13. Isabella Wingfield, before 1707-1761 (sister of Richard, 1st Viscount Powerscourt), married Sir Henry King, Baronet, who died in 1740.
14. Sir Edward King, 1726-1797, 1st Earl of Kingston. Married Jane Caulfeild.
15. Sir Robert King, 1754-1799, 2nd Earl of Kingston. Married Caroline Fitzgerald. George's father.

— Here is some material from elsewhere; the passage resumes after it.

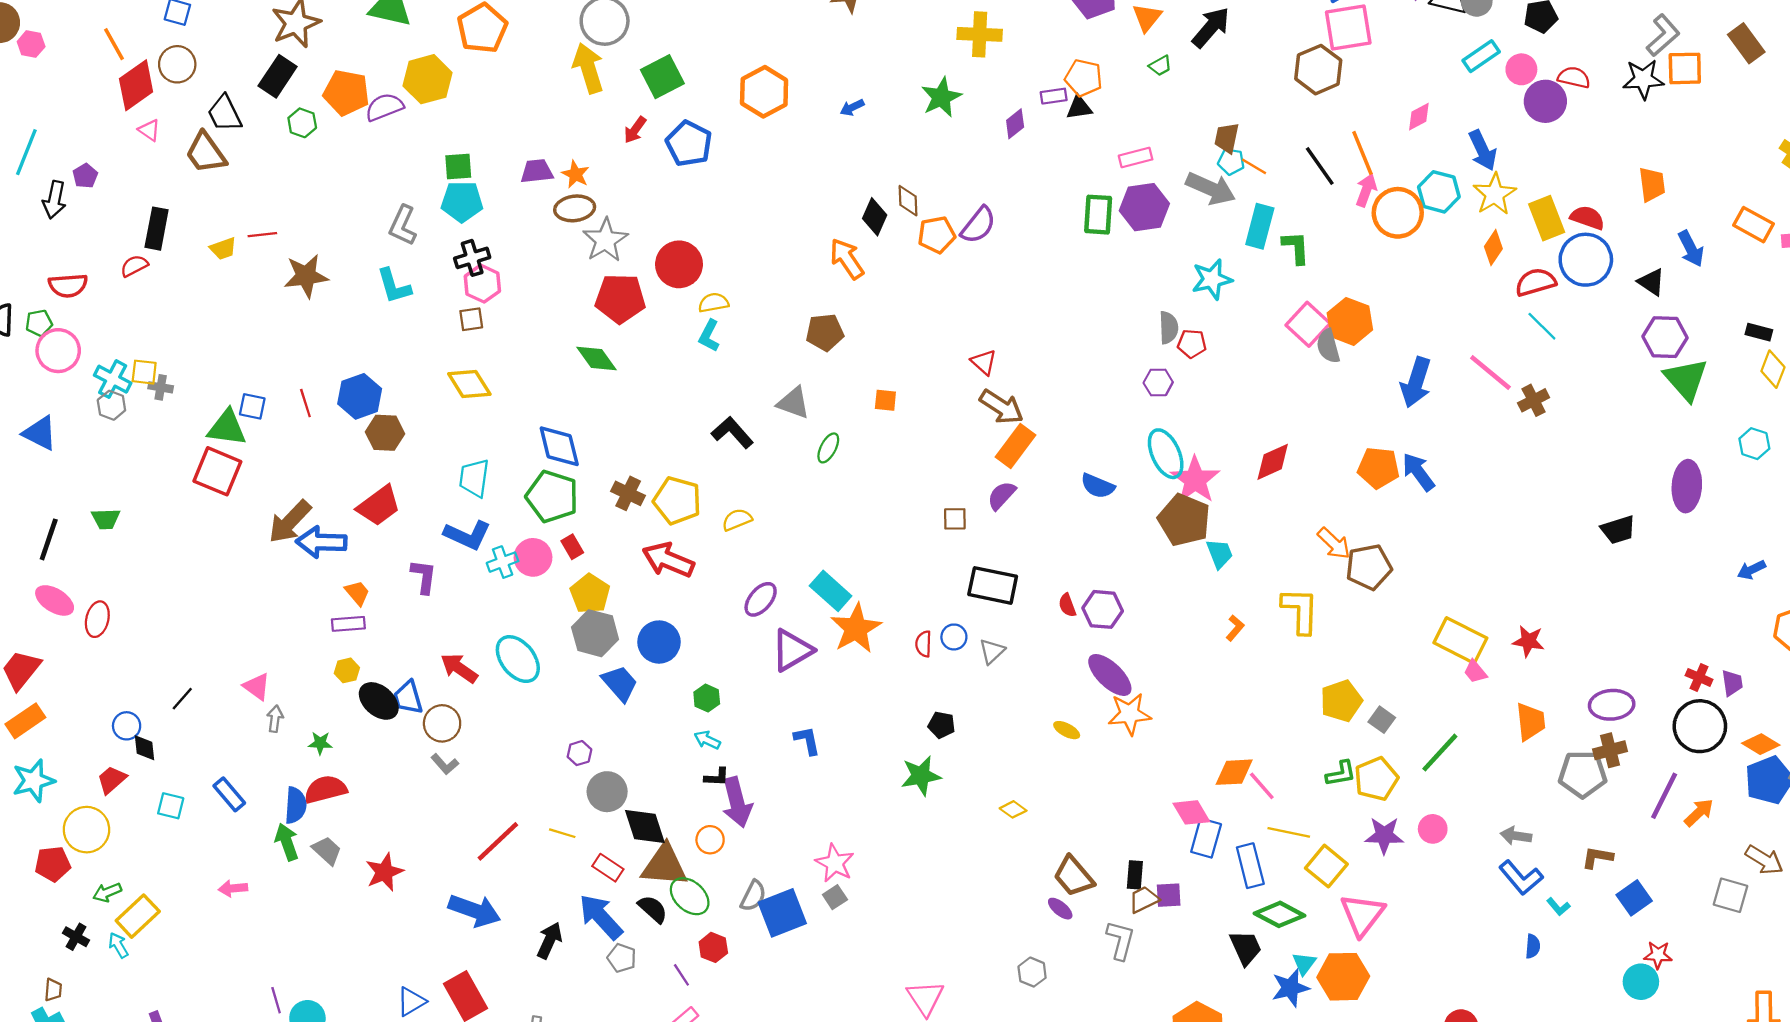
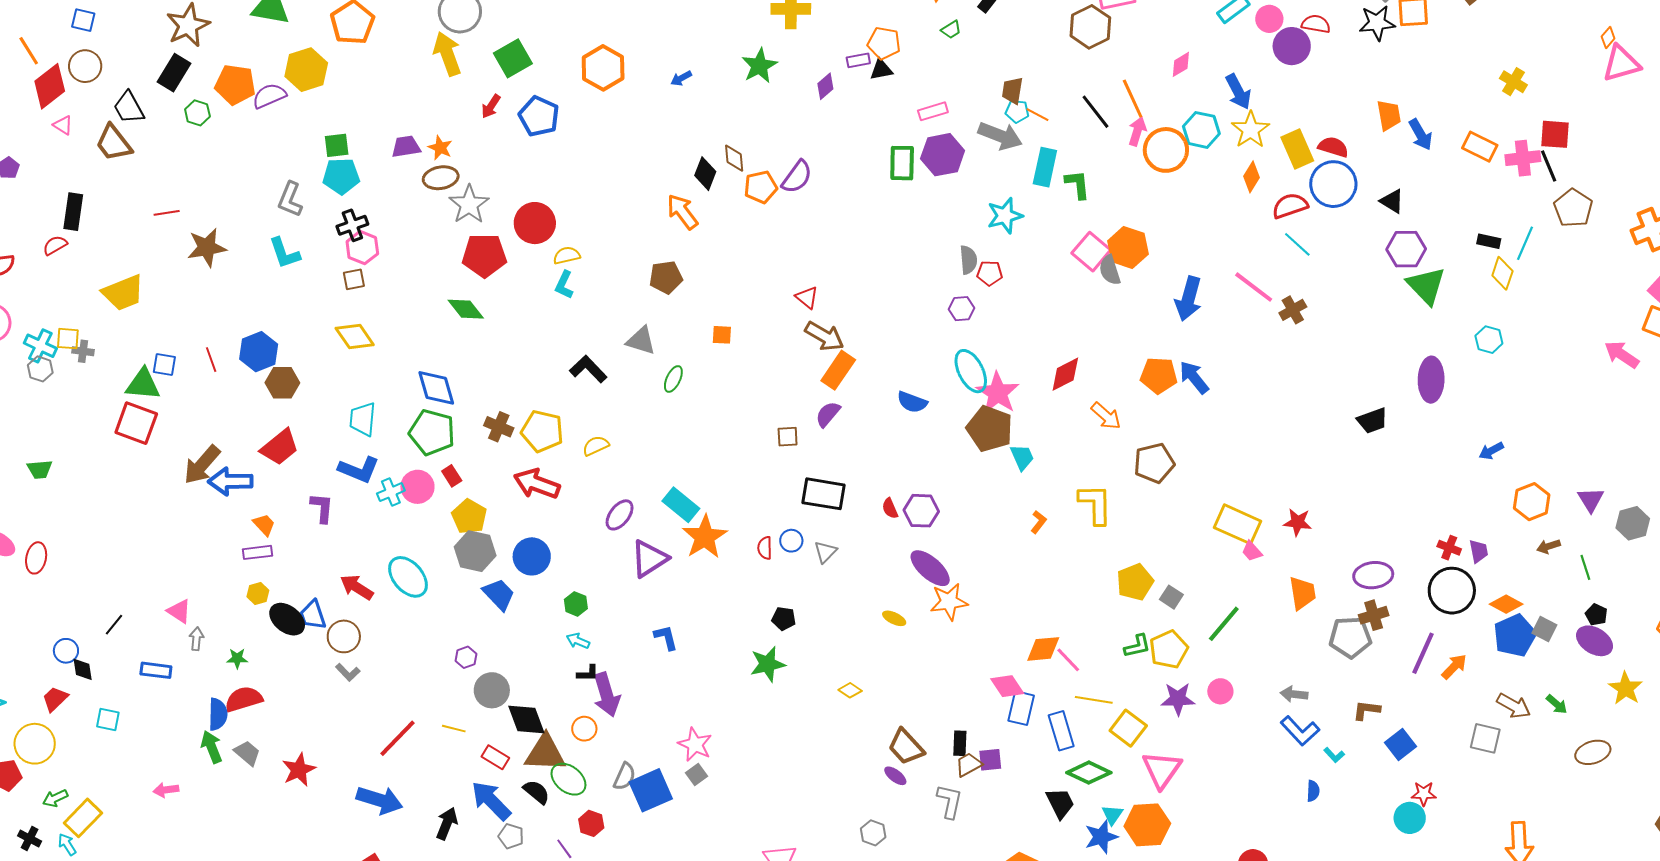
yellow trapezoid: (223, 249) -> (123, 293), moved, size x1.8
blue arrow: (1691, 249) -> (1421, 135), moved
orange arrow: (1334, 543) -> (1106, 416), moved
blue rectangle: (229, 794) -> (156, 670), moved, turned -40

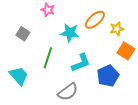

Below: Mitchelstown Castle, Mitchelstown, Co. Cork, was the largest Gothic house in Ireland. George King built it on the site of an older castle between 1823 and 1825. It was looted and burned by the IRA in August 1922. Not having the resources to restore it, the family were obliged to sell some of the stone to the Cistercian monks of Mount Melleray Abbey. The rest was broken up for road building. With a perspective of over eighty years one may now see the destruction of Mitchelstown Castle for what it really was: an act of vandalism that advanced the cause of Irish nationhood not one jot. Sean Moylan, who ordered the burning of the castle, went on to become the Irish Agriculture Minister and, appropriately enough, a creamery was later built on the site. All that remains now are the demesne wall, the gateposts and a cemetery in which Anna, George's daughter-in-law, and her second husband, William Webber are buried. Sic transit gloria mundi.